→ **TASK INSTRUCTIONS**
Please return each record exactly as it stands.

→ **DATA FOR ANALYSIS**
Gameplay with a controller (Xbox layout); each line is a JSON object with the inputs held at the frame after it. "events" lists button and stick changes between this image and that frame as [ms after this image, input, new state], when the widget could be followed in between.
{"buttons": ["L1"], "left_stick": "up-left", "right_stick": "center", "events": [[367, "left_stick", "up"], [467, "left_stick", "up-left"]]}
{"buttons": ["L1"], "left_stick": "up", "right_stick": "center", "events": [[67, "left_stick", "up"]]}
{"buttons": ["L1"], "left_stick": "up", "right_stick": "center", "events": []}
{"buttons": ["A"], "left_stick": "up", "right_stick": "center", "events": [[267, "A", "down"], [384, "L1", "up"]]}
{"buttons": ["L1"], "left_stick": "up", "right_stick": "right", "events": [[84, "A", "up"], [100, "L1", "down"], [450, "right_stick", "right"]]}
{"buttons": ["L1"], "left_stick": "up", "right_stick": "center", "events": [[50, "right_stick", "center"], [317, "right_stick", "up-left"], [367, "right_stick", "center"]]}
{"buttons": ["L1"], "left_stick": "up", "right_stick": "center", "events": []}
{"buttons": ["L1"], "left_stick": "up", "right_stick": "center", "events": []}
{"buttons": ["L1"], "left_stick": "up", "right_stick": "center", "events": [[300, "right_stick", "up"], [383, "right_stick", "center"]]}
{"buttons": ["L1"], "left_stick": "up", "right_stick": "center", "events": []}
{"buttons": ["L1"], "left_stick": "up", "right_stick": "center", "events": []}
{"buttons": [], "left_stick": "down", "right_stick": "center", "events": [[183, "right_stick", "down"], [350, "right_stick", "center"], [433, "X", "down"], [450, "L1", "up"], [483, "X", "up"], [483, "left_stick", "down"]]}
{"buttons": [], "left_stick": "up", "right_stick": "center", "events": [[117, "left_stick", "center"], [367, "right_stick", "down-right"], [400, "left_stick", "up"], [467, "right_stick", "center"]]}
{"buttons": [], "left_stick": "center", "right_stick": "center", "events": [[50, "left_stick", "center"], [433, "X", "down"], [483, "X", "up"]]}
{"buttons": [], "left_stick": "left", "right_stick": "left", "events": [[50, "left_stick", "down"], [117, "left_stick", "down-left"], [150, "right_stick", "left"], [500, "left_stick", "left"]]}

→ **RESULT OF THIS TASK**
Gameplay with a controller (Xbox layout); each line is a JSON object with the inputs held at the frame after it. "events" lists button and stick changes between this image and that frame as [ms after this image, input, new state], when the widget could be followed in between.
{"buttons": ["L1"], "left_stick": "up-left", "right_stick": "center", "events": [[367, "left_stick", "up"], [467, "left_stick", "up-left"]]}
{"buttons": ["L1"], "left_stick": "up", "right_stick": "center", "events": [[67, "left_stick", "up"]]}
{"buttons": ["L1"], "left_stick": "up", "right_stick": "center", "events": []}
{"buttons": ["A"], "left_stick": "up", "right_stick": "center", "events": [[267, "A", "down"], [384, "L1", "up"]]}
{"buttons": ["L1"], "left_stick": "up", "right_stick": "right", "events": [[84, "A", "up"], [100, "L1", "down"], [450, "right_stick", "right"]]}
{"buttons": ["L1"], "left_stick": "up", "right_stick": "center", "events": [[50, "right_stick", "center"], [317, "right_stick", "up-left"], [367, "right_stick", "center"]]}
{"buttons": ["L1"], "left_stick": "up", "right_stick": "center", "events": []}
{"buttons": ["L1"], "left_stick": "up", "right_stick": "center", "events": []}
{"buttons": ["L1"], "left_stick": "up", "right_stick": "center", "events": [[300, "right_stick", "up"], [383, "right_stick", "center"]]}
{"buttons": ["L1"], "left_stick": "up", "right_stick": "center", "events": []}
{"buttons": ["L1"], "left_stick": "up", "right_stick": "center", "events": []}
{"buttons": [], "left_stick": "down", "right_stick": "center", "events": [[183, "right_stick", "down"], [350, "right_stick", "center"], [433, "X", "down"], [450, "L1", "up"], [483, "X", "up"], [483, "left_stick", "down"]]}
{"buttons": [], "left_stick": "up", "right_stick": "center", "events": [[117, "left_stick", "center"], [367, "right_stick", "down-right"], [400, "left_stick", "up"], [467, "right_stick", "center"]]}
{"buttons": [], "left_stick": "center", "right_stick": "center", "events": [[50, "left_stick", "center"], [433, "X", "down"], [483, "X", "up"]]}
{"buttons": [], "left_stick": "left", "right_stick": "left", "events": [[50, "left_stick", "down"], [117, "left_stick", "down-left"], [150, "right_stick", "left"], [500, "left_stick", "left"]]}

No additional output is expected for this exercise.